- **DATA UNDER STUDY**:
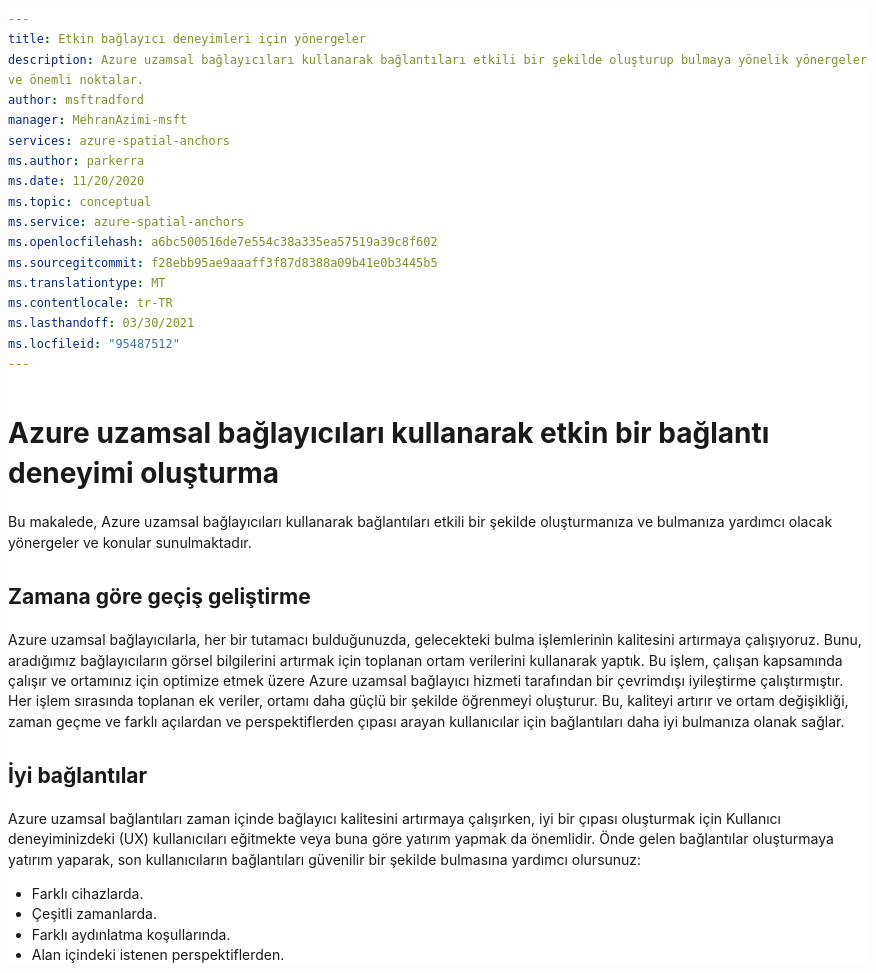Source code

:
 ```yaml
---
title: Etkin bağlayıcı deneyimleri için yönergeler
description: Azure uzamsal bağlayıcıları kullanarak bağlantıları etkili bir şekilde oluşturup bulmaya yönelik yönergeler ve önemli noktalar.
author: msftradford
manager: MehranAzimi-msft
services: azure-spatial-anchors
ms.author: parkerra
ms.date: 11/20/2020
ms.topic: conceptual
ms.service: azure-spatial-anchors
ms.openlocfilehash: a6bc500516de7e554c38a335ea57519a39c8f602
ms.sourcegitcommit: f28ebb95ae9aaaff3f87d8388a09b41e0b3445b5
ms.translationtype: MT
ms.contentlocale: tr-TR
ms.lasthandoff: 03/30/2021
ms.locfileid: "95487512"
---
```

# <a name="create-an-effective-anchor-experience-by-using-azure-spatial-anchors"></a>Azure uzamsal bağlayıcıları kullanarak etkin bir bağlantı deneyimi oluşturma

Bu makalede, Azure uzamsal bağlayıcıları kullanarak bağlantıları etkili bir şekilde oluşturmanıza ve bulmanıza yardımcı olacak yönergeler ve konular sunulmaktadır.

## <a name="anchor-improvement-over-time"></a>Zamana göre geçiş geliştirme

Azure uzamsal bağlayıcılarla, her bir tutamacı bulduğunuzda, gelecekteki bulma işlemlerinin kalitesini artırmaya çalışıyoruz. Bunu, aradığımız bağlayıcıların görsel bilgilerini artırmak için toplanan ortam verilerini kullanarak yaptık. Bu işlem, çalışan kapsamında çalışır ve ortamınız için optimize etmek üzere Azure uzamsal bağlayıcı hizmeti tarafından bir çevrimdışı iyileştirme çalıştırmıştır. Her işlem sırasında toplanan ek veriler, ortamı daha güçlü bir şekilde öğrenmeyi oluşturur. Bu, kaliteyi artırır ve ortam değişikliği, zaman geçme ve farklı açılardan ve perspektiflerden çıpası arayan kullanıcılar için bağlantıları daha iyi bulmanıza olanak sağlar.

## <a name="good-anchors"></a>İyi bağlantılar

Azure uzamsal bağlantıları zaman içinde bağlayıcı kalitesini artırmaya çalışırken, iyi bir çıpası oluşturmak için Kullanıcı deneyiminizdeki (UX) kullanıcıları eğitmekte veya buna göre yatırım yapmak da önemlidir. Önde gelen bağlantılar oluşturmaya yatırım yaparak, son kullanıcıların bağlantıları güvenilir bir şekilde bulmasına yardımcı olursunuz:

- Farklı cihazlarda.
- Çeşitli zamanlarda.
- Farklı aydınlatma koşullarında.
- Alan içindeki istenen perspektiflerden.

- **ACTIVITY**:
Set down every entry above without alteration, but print no images.

- **WRITTEN RESPONSE**:
Source code

:
 ```yaml
---
title: Etkin bağlayıcı deneyimleri için yönergeler
description: Azure uzamsal bağlayıcıları kullanarak bağlantıları etkili bir şekilde oluşturup bulmaya yönelik yönergeler ve önemli noktalar.
author: msftradford
manager: MehranAzimi-msft
services: azure-spatial-anchors
ms.author: parkerra
ms.date: 11/20/2020
ms.topic: conceptual
ms.service: azure-spatial-anchors
ms.openlocfilehash: a6bc500516de7e554c38a335ea57519a39c8f602
ms.sourcegitcommit: f28ebb95ae9aaaff3f87d8388a09b41e0b3445b5
ms.translationtype: MT
ms.contentlocale: tr-TR
ms.lasthandoff: 03/30/2021
ms.locfileid: "95487512"
---
```

# <a name="create-an-effective-anchor-experience-by-using-azure-spatial-anchors"></a>Azure uzamsal bağlayıcıları kullanarak etkin bir bağlantı deneyimi oluşturma

Bu makalede, Azure uzamsal bağlayıcıları kullanarak bağlantıları etkili bir şekilde oluşturmanıza ve bulmanıza yardımcı olacak yönergeler ve konular sunulmaktadır.

## <a name="anchor-improvement-over-time"></a>Zamana göre geçiş geliştirme

Azure uzamsal bağlayıcılarla, her bir tutamacı bulduğunuzda, gelecekteki bulma işlemlerinin kalitesini artırmaya çalışıyoruz. Bunu, aradığımız bağlayıcıların görsel bilgilerini artırmak için toplanan ortam verilerini kullanarak yaptık. Bu işlem, çalışan kapsamında çalışır ve ortamınız için optimize etmek üzere Azure uzamsal bağlayıcı hizmeti tarafından bir çevrimdışı iyileştirme çalıştırmıştır. Her işlem sırasında toplanan ek veriler, ortamı daha güçlü bir şekilde öğrenmeyi oluşturur. Bu, kaliteyi artırır ve ortam değişikliği, zaman geçme ve farklı açılardan ve perspektiflerden çıpası arayan kullanıcılar için bağlantıları daha iyi bulmanıza olanak sağlar.

## <a name="good-anchors"></a>İyi bağlantılar

Azure uzamsal bağlantıları zaman içinde bağlayıcı kalitesini artırmaya çalışırken, iyi bir çıpası oluşturmak için Kullanıcı deneyiminizdeki (UX) kullanıcıları eğitmekte veya buna göre yatırım yapmak da önemlidir. Önde gelen bağlantılar oluşturmaya yatırım yaparak, son kullanıcıların bağlantıları güvenilir bir şekilde bulmasına yardımcı olursunuz:

- Farklı cihazlarda.
- Çeşitli zamanlarda.
- Farklı aydınlatma koşullarında.
- Alan içindeki istenen perspektiflerden.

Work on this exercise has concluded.